Wal Paget, Cassel and Co., 1899
N. C. Wyeth, Charles Scribners, 1911

De la même manière, dans les adaptations en bande dessinée, Silver est souvent brun, alors qu’il est explicitement décrit comme blond par Stevenson. De plus, Jim est souvent un enfant, alors qu’il est un adolescent dans le roman : les dessinateurs se sont laissé influencer par les versions illustrées ou filmées du roman26, et ont contribué à consacrer ces nouvelles représentations des personnages, certainement sans savoir qu’ils ne « respectaient » pas les indications du texte.
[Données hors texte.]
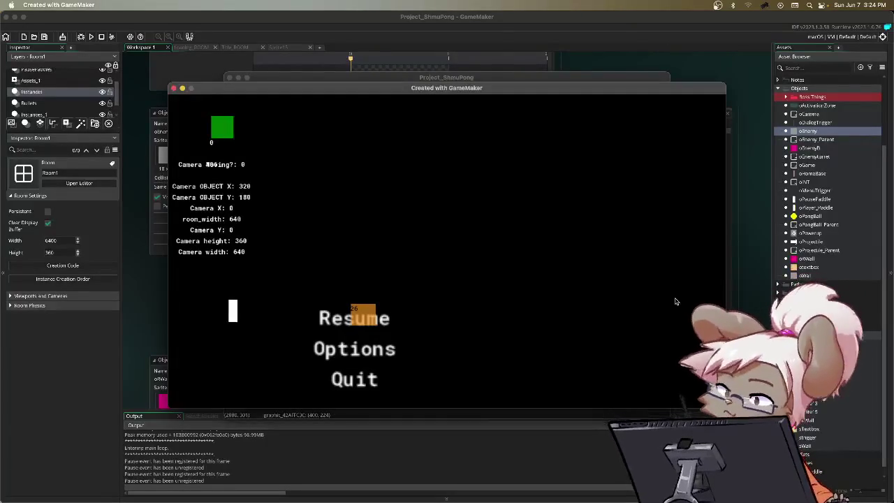
key("Escape")
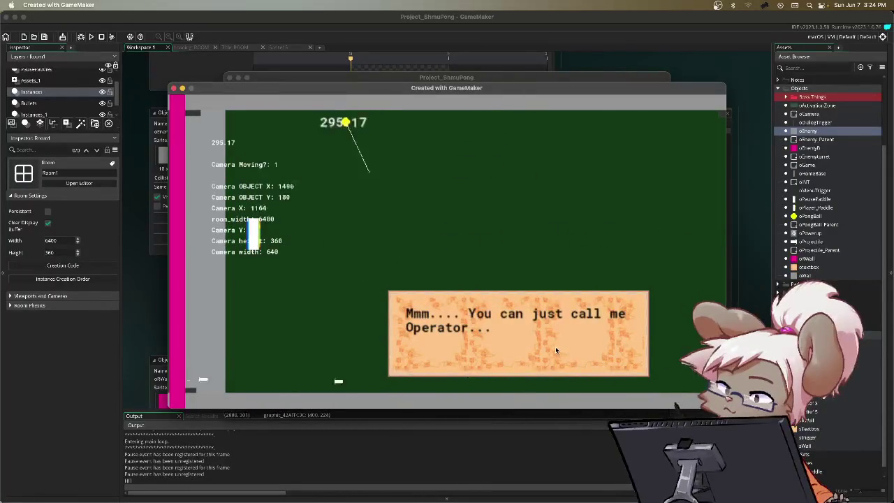
key("Escape")
key("Down")
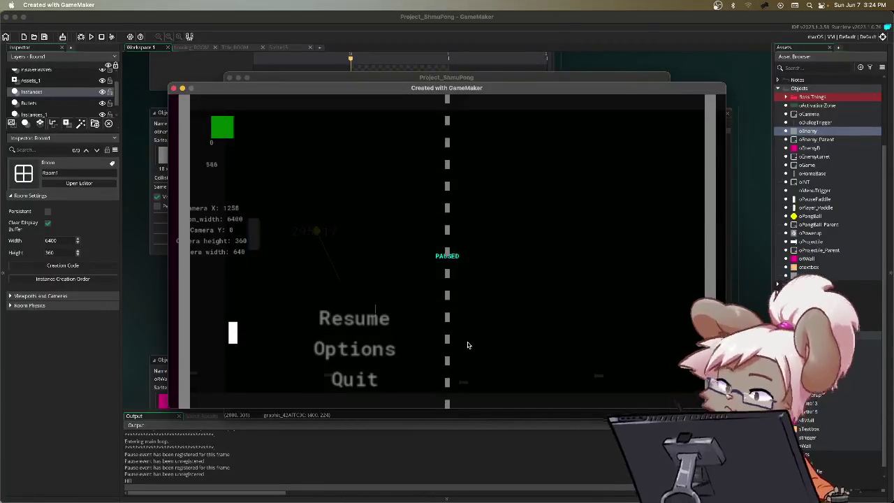
key("Up")
key("Return")
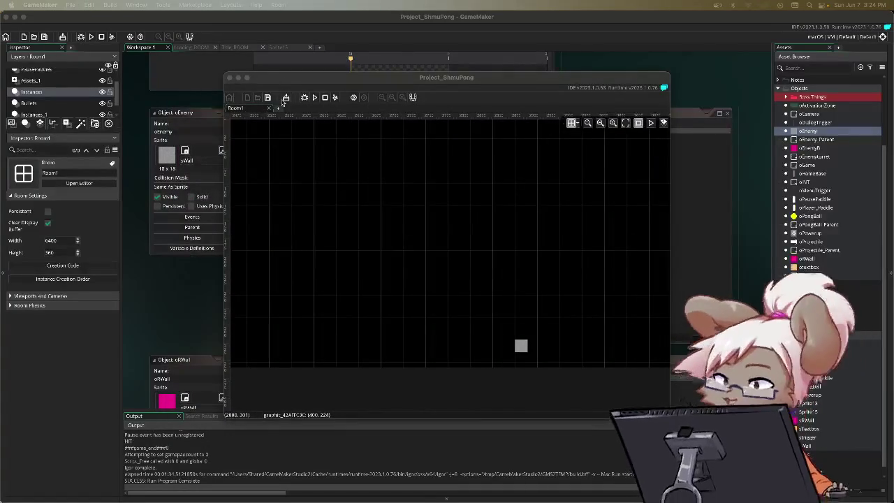
left_click(230, 78)
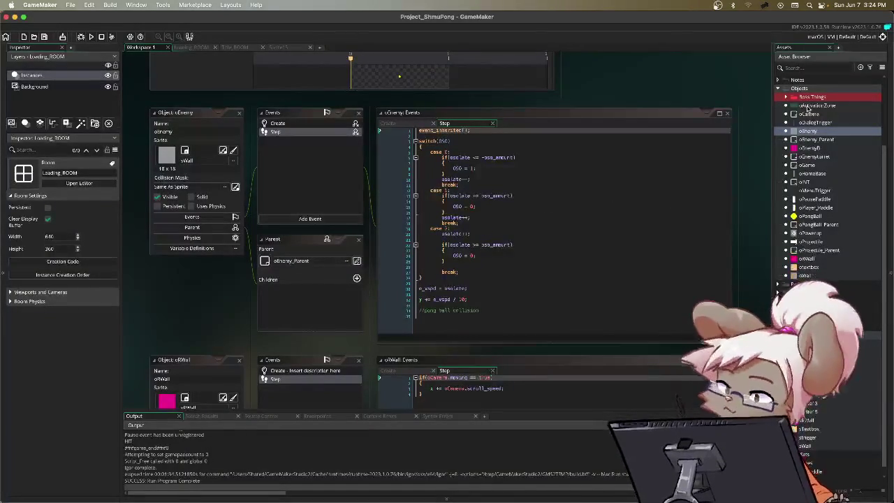
Review oActivationZone's Step and Create code and oCamera's Step code.
left_click(810, 106)
double_click(811, 107)
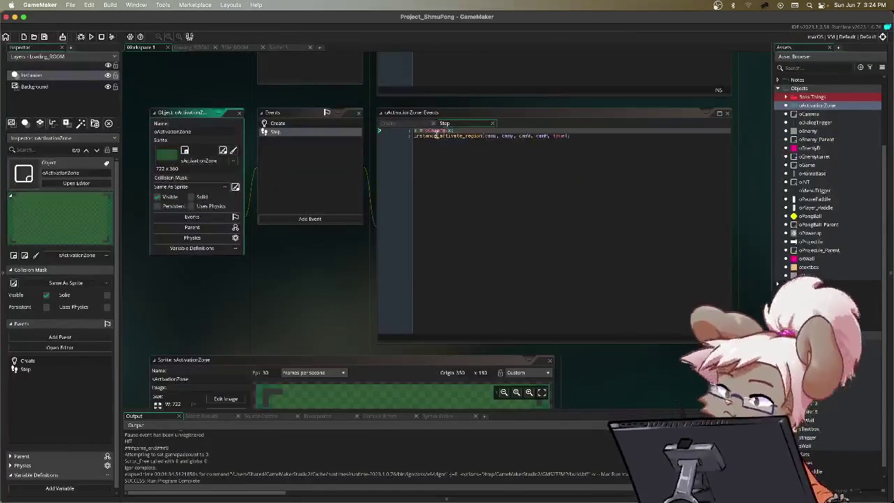
left_click_drag(415, 136, 619, 136)
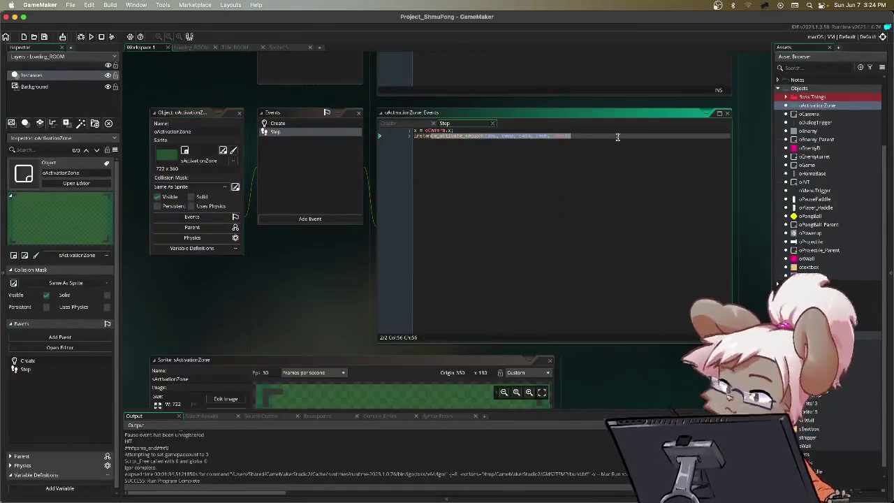
left_click(391, 123)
En effet, bien que le roman soit générateur d’images, L’Île au trésor et ses personnages semblent avoir pris leur indépendance par rapport aux mots de Stevenson, et acquis une existence iconographique propre.

Les transpositions du roman en bande dessinée : quelle place pour le texte ?

Les transpositions du roman en bande dessinée sont extrêmement diverses, que ce soit en ce qui concerne leur contexte de production (des années 1930 à nos jours, en Europe, mais aussi aux États-Unis), leurs objectifs (qu’il s’agisse de donner accès au roman à un public qui n’y serait pas venu naturellement en transposant sagement le récit en images, ou de proposer une relecture originale et personnelle), ou leurs styles graphiques (d’un réalisme très classique à des recherches graphiques plus originales).

Si le roman de Stevenson a un fort potentiel visuel, la transposition en bande dessinée n’est pas pour autant chose aisée. La bande dessinée a à sa disposition divers procédés qui permettent de passer d’un medium uniquement textuel à un medium hybride, composé de textes et d’images. L’entreprise d’adaptation s’apparente à bien des égards à celle de traduction, à ceci près que la langue d’arrivée est le langage de la bande dessinée, fait de choix de mises en page et de cadrages, de couleurs et de symboles.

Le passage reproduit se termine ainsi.